Mister Grant y sir Hopkins
Dos actores antípodas. Hubo otro Grant inglés (un tal Cary), en el que Hugh busca un espejo donde sacar ese tipo sagaz, pero con pinta de despistado, tras el que quiere esconder, disfrazada de timidez, su caradura. La tiene, como toda esponja: es la de un chaval travieso y manazas, capaz de poner cara de no haber roto un plato después de asolar una cacharrería.Porque Grant (no Cary, Hugh) es un pájaro depredador con aspecto de gorrión amistoso, que no se explica (de ahí su dominio de la, perplejidad) que haya imbéciles que le paguen por las fechorías que hace, lo que le obliga a ensanchar su gama de tretas de disfraz mediante la gestualidad taquigráfica que le proporciona su velocidad para tomar nota de lo que hacen otros y apropiárselo. Su espontaneidad es un finísimo cálculo.
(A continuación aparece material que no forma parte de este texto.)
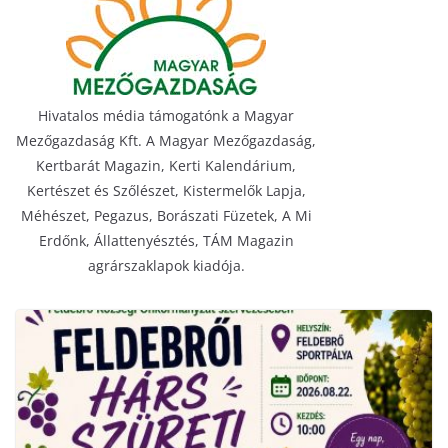
Hivatalos média támogatónk a Magyar
Mezőgazdaság Kft. A Magyar Mezőgazdaság,
Kertbarát Magazin, Kerti Kalendárium,
Kertészet és Szőlészet, Kistermelők Lapja,
Méhészet, Pegazus, Borászati Füzetek, A Mi
Erdőnk, Állattenyésztés, TÁM Magazin
agrárszaklapok kiadója.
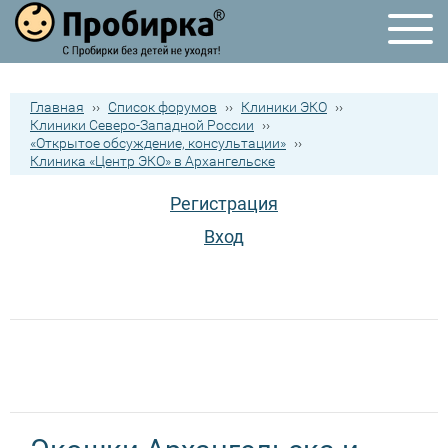
Главная
››
Список форумов
››
Клиники ЭКО
››
Клиники Северо-Западной России
››
«Открытое обсуждение, консультации»
››
Клиника «Центр ЭКО» в Архангельске
Регистрация
Вход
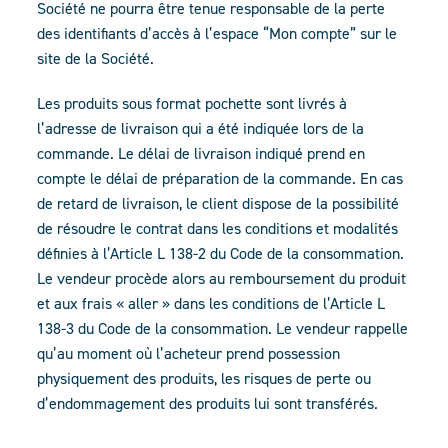
Société ne pourra être tenue responsable de la perte
des identifiants d’accès à l’espace “Mon compte” sur le
site de la Société.
Les produits sous format pochette sont livrés à
l’adresse de livraison qui a été indiquée lors de la
commande. Le délai de livraison indiqué prend en
compte le délai de préparation de la commande. En cas
de retard de livraison, le client dispose de la possibilité
de résoudre le contrat dans les conditions et modalités
définies à l’Article L 138-2 du Code de la consommation.
Le vendeur procède alors au remboursement du produit
et aux frais « aller » dans les conditions de l’Article L
138-3 du Code de la consommation. Le vendeur rappelle
qu’au moment où l’acheteur prend possession
physiquement des produits, les risques de perte ou
d’endommagement des produits lui sont transférés.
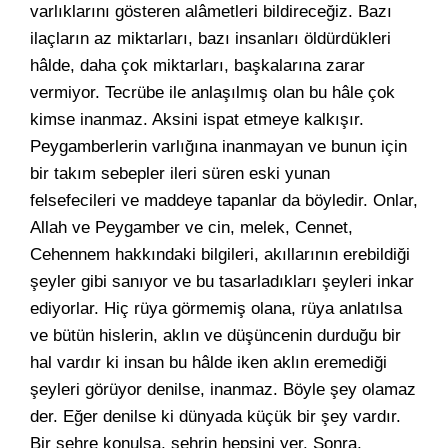
varlıklarını gösteren alâmetleri bildireceğiz. Bazı
ilaçların az miktarları, bazı insanları öldürdükleri
hâlde, daha çok miktarları, başkalarına zarar
vermiyor. Tecrübe ile anlaşılmış olan bu hâle çok
kimse inanmaz. Aksini ispat etmeye kalkışır.
Peygamberlerin varlığına inanmayan ve bunun için
bir takım sebepler ileri süren eski yunan
felsefecileri ve maddeye tapanlar da böyledir. Onlar,
Allah ve Peygamber ve cin, melek, Cennet,
Cehennem hakkındaki bilgileri, akıllarının erebildiği
şeyler gibi sanıyor ve bu tasarladıkları şeyleri inkar
ediyorlar. Hiç rüya görmemiş olana, rüya anlatılsa
ve bütün hislerin, aklın ve düşüncenin durduğu bir
hal vardır ki insan bu hâlde iken aklın eremediği
şeyleri görüyor denilse, inanmaz. Böyle şey olamaz
der. Eğer denilse ki dünyada küçük bir şey vardır.
Bir şehre konulsa, şehrin hepsini yer. Sonra,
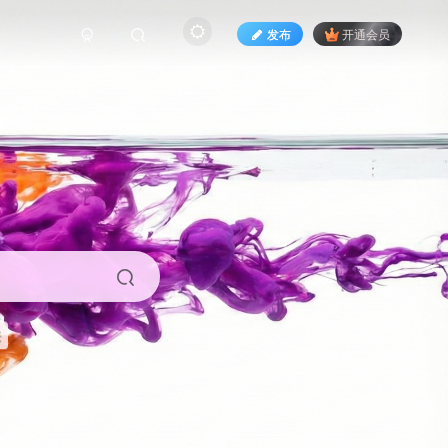
发布
开通会员
来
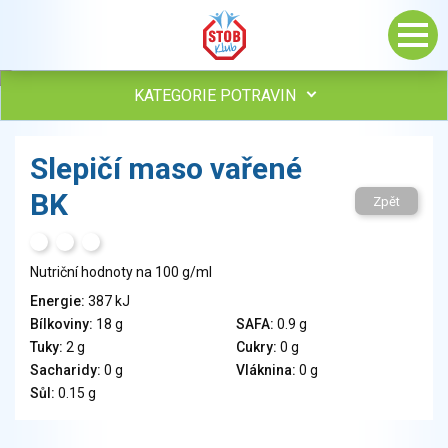
KATEGORIE POTRAVIN
Maso, drůbež, ryby, uzeniny
Slepičí maso vařené
Vejce
BK
Mléko
Zpět
Mléčné výrobky
H
T
S
Sýry
Nutriční hodnoty na 100 g/ml
Veganské a vegetariánské výrobky
Tuky
Energie:
387 kJ
Bílkoviny:
18 g
SAFA:
0.9 g
Obiloviny, mouka, cereální výrobky
Tuky:
2 g
Cukry:
0 g
Chléb, pečivo, křehké chleby, pufované výrobky
Sacharidy:
0 g
Vláknina:
0 g
Přílohy
Sůl:
0.15 g
Ovoce
Ořechy, semena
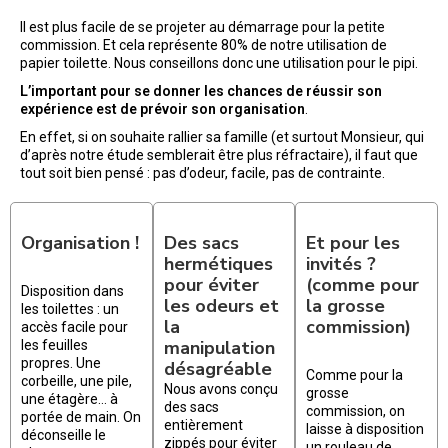
Il est plus facile de se projeter au démarrage pour la petite
commission. Et cela représente 80% de notre utilisation de
papier toilette. Nous conseillons donc une utilisation pour le pipi.
L’important pour se donner les chances de réussir son
expérience est de prévoir son organisation
.
En effet, si on souhaite rallier sa famille (et surtout Monsieur, qui
d’après notre étude semblerait être plus réfractaire), il faut que
tout soit bien pensé : pas d’odeur, facile, pas de contrainte.
Organisation !
Des sacs
Et pour les
hermétiques
invités ?
pour éviter
(comme pour
Disposition dans
les odeurs et
la grosse
les toilettes : un
la
commission)
accès facile pour
manipulation
les feuilles
propres. Une
désagréable
Comme pour la
corbeille, une pile,
Nous avons conçu
grosse
une étagère… à
des sacs
commission, on
portée de main. On
entièrement
laisse à disposition
déconseille le
zippés pour éviter
un rouleau de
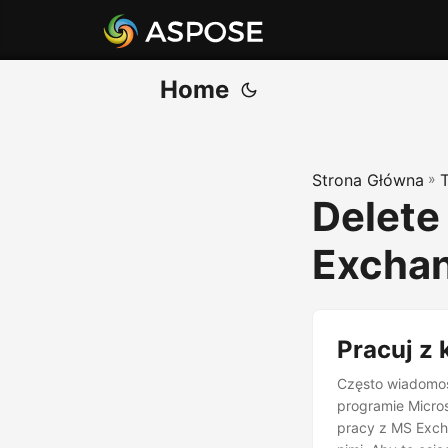
Home
Strona Główna
»
Delete
Exchan
Pracuj z
Często wiadomoś
programie Micro
pracy z MS Exch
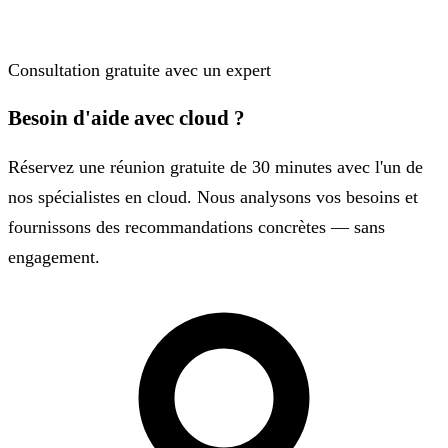
Consultation gratuite avec un expert
Besoin d'aide avec cloud ?
Réservez une réunion gratuite de 30 minutes avec l'un de
nos spécialistes en cloud. Nous analysons vos besoins et
fournissons des recommandations concrètes — sans
engagement.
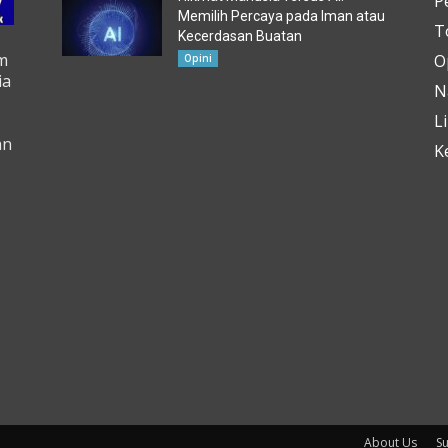
P
Memilih Percaya pada Iman atau
T
Kecerdasan Buatan
m
O
Opini
ia
N
L
an
K
About Us
S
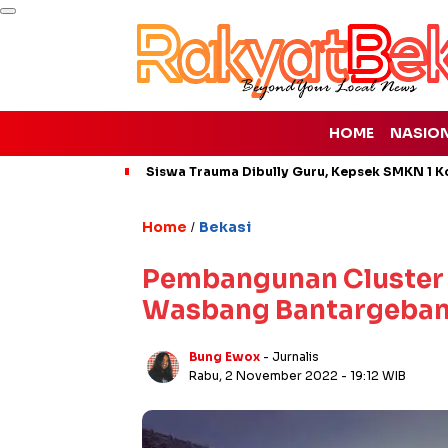
HOME
NASIO
Siswa Trauma Dibully Guru, Kepsek SMKN 1 K
Home
Bekasi
/
Pembangunan Cluster B
Wasbang Bantargeban
Bung Ewox
- Jurnalis
Rabu, 2 November 2022
- 19:12 WIB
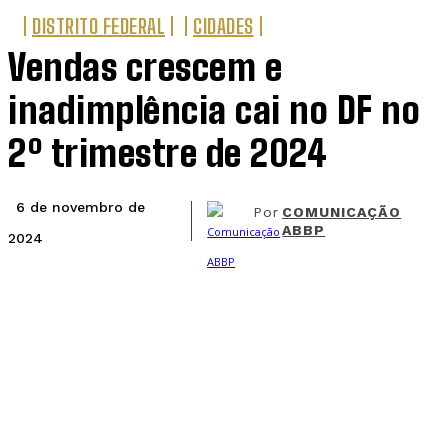
DISTRITO FEDERAL
CIDADES
Vendas crescem e
inadimplência cai no DF no
2º trimestre de 2024
6 de novembro de
Por
COMUNICAÇÃO
ABBP
2024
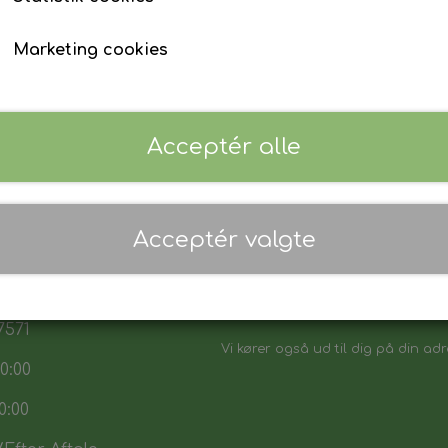
Marketing cookies
Acceptér alle
 17:30
Acceptér valgte
7:30
Danmarks biligeste, det vi sikker p
:00
Vores sortiment henvender sig båd
7571
Vi kører også ud til dig på din adr
0:00
0:00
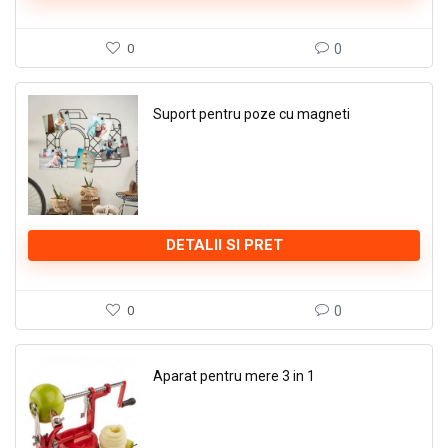
0
0
Suport pentru poze cu magneti
DETALII SI PRET
0
0
Aparat pentru mere 3 in 1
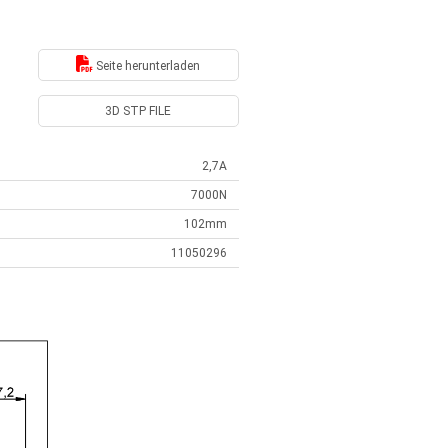
Seite herunterladen
3D STP FILE
2,7A
7000N
102mm
11050296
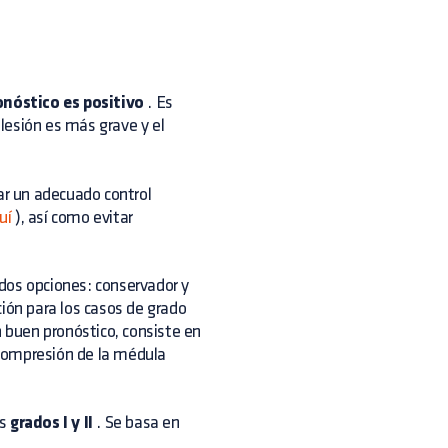
onóstico es positivo
. Es
lesión es más grave y el
zar un adecuado control
uí
), así como evitar
dos opciones: conservador y
ión para los casos de grado
 buen pronóstico, consiste en
escompresión de la médula
os
grados I y II
. Se basa en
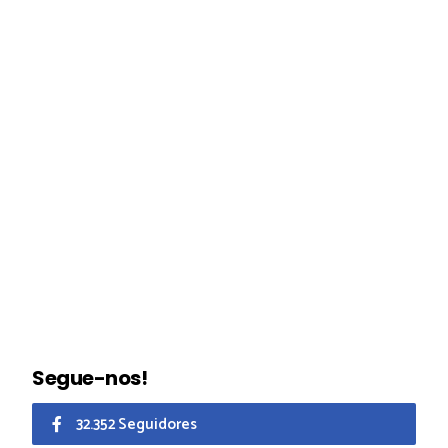
Segue-nos!
32.352 Seguidores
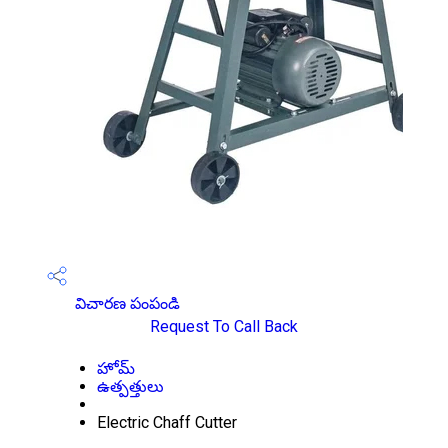
విచారణ పంపండి
Request To Call Back
హోమ్
ఉత్పత్తులు
Electric Chaff Cutter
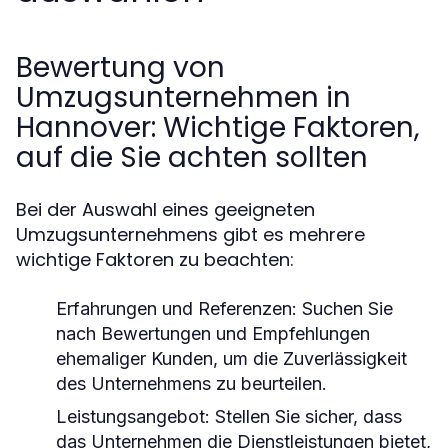
Bewertung von
Umzugsunternehmen in
Hannover: Wichtige Faktoren,
auf die Sie achten sollten
Bei der Auswahl eines geeigneten
Umzugsunternehmens gibt es mehrere
wichtige Faktoren zu beachten:
Erfahrungen und Referenzen:
Suchen Sie
nach Bewertungen und Empfehlungen
ehemaliger Kunden, um die Zuverlässigkeit
des Unternehmens zu beurteilen.
Leistungsangebot:
Stellen Sie sicher, dass
das Unternehmen die Dienstleistungen bietet,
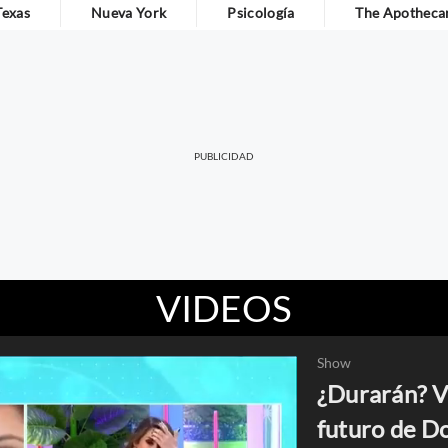
Texas
Nueva York
Psicología
The Apothecar
VIDEOS
Show
¿Durarán? V
futuro de D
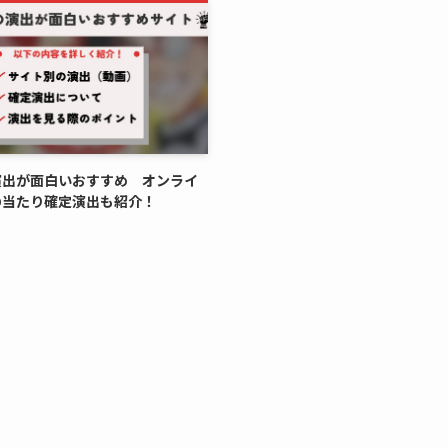
演出が面白いおすすめ オンライ
の当たり確定演出も紹介！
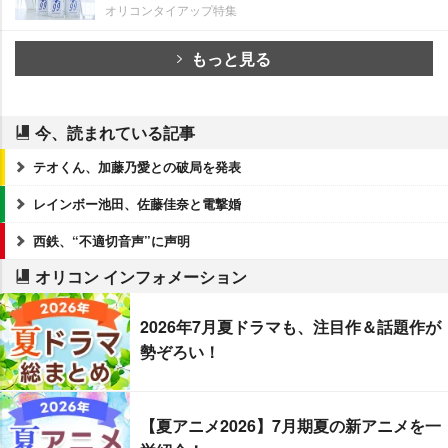
オリコンタイアップ特集
もっと見る
今、読まれている記事
テオくん、加藤乃愛との破局を発表
レインボー池田、佐藤佳奈と電撃婚
西鉄、“不適切音声”に声明
オリコン インフォメーション
2026年7月夏ドラマも、注目作＆話題作が
勢ぞろい！
【夏アニメ2026】7月期夏の新アニメを一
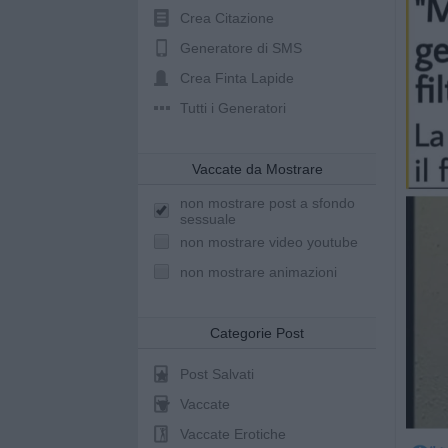
Crea Citazione
Generatore di SMS
Crea Finta Lapide
Tutti i Generatori
Vaccate da Mostrare
non mostrare post a sfondo
sessuale
non mostrare video youtube
non mostrare animazioni
Categorie Post
Post Salvati
Vaccate
Vaccate Erotiche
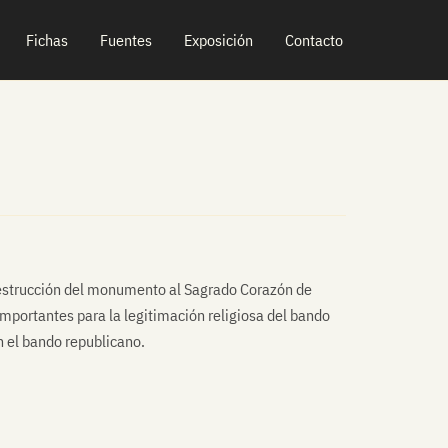
Fichas
Fuentes
Exposición
Contacto
a destrucción del monumento al Sagrado Corazón de
mportantes para la legitimación religiosa del bando
n el bando republicano.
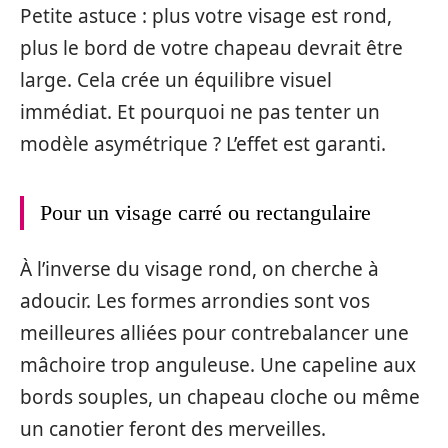
Petite astuce : plus votre visage est rond,
plus le bord de votre chapeau devrait être
large. Cela crée un équilibre visuel
immédiat. Et pourquoi ne pas tenter un
modèle asymétrique ? L’effet est garanti.
Pour un visage carré ou rectangulaire
À l’inverse du visage rond, on cherche à
adoucir. Les formes arrondies sont vos
meilleures alliées pour contrebalancer une
mâchoire trop anguleuse. Une capeline aux
bords souples, un chapeau cloche ou même
un canotier feront des merveilles.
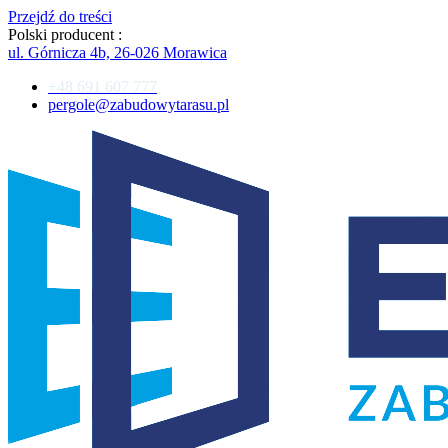
Przejdź do treści
Polski producent :
ul. Górnicza 4b, 26-026 Morawica
+48 691 607 777
pergole@zabudowytarasu.pl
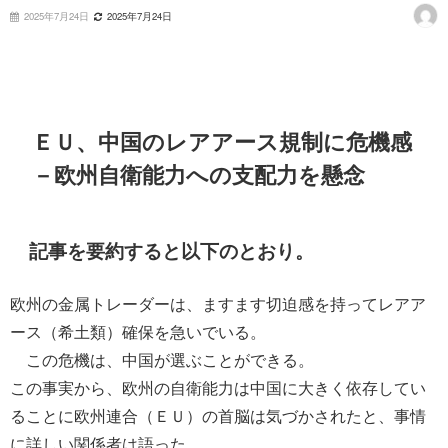
2025年7月24日
2025年7月24日
ＥＵ、中国のレアアース規制に危機感
－欧州自衛能力への支配力を懸念
記事を要約すると以下のとおり。
欧州の金属トレーダーは、ますます切迫感を持ってレアア
ース（希土類）確保を急いでいる。
この危機は、中国が選ぶことができる。
この事実から、欧州の自衛能力は中国に大きく依存してい
ることに欧州連合（ＥＵ）の首脳は気づかされたと、事情
に詳しい関係者は語った。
Pero posiblemente hay más cálculo en Hopkins, aunque de estirpe opuesta: la esponja Grant (Hugh, no Cary) se convierte en pulpo o volcán o cobra o cualquiera otra de esas temibles fuerzas hipnóticas de la naturaleza que, lejos de absorber, irradian o mueven de dentro a fuera con precisión sus tentáculos o erupciones o fluidos de captura. Grant parpadea como un rabo de lagartija sobre su mirada de corta duración, huidiza, que salta de gesto en gesto sin tomarse respiro entre las (de tan veloces, titubeantes) mutaciones agolpadas. Hopkins, en cambio, es la quietud misma, que de pronto se mueve y suelta un puñetazo vestido de destello y retorna al reposo. Algo se le aprieta dentro y lo escupe y esculpe, para así convertirlo en voz de la misteriosa geometría que esconde en un punto, difícil de localizar, del triángulo, con el vértice invertido, que dibujan su barbilla y sus ojos. Es pura ficción verle ser sí mismo.